-- Exercise directions --
Treat the line containing "Ago 08, 2026 / 8:36 PM" as the first line of the answer and the last line of the data as its final line, reproducing every line between exactly.

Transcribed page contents
□ □ □

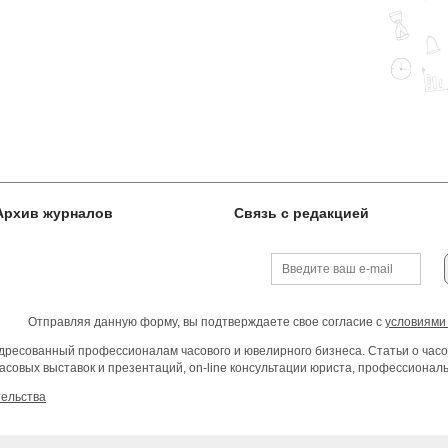
Архив журналов
Связь с редакцией
Отправляя данную форму, вы подтверждаете свое согласие с
условиями
ресованный профессионалам часового и ювелирного бизнеса. Статьи о часо
асовых выставок и презентаций, on-line консультации юриста, профессиона
тельства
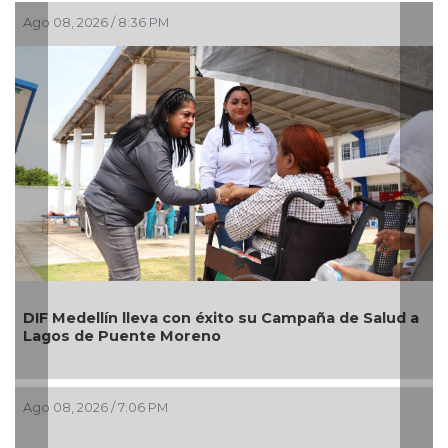
Ago 08, 2026 / 8:36 PM
DIF Medellín lleva con éxito su Campaña de Salud a
Lagos de Puente Moreno
Ago 08, 2026 / 7:06 PM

□ □ □

-- Result of the exercise --
Ago 08, 2026 / 8:36 PM
DIF Medellín lleva con éxito su Campaña de Salud a
Lagos de Puente Moreno
Ago 08, 2026 / 7:06 PM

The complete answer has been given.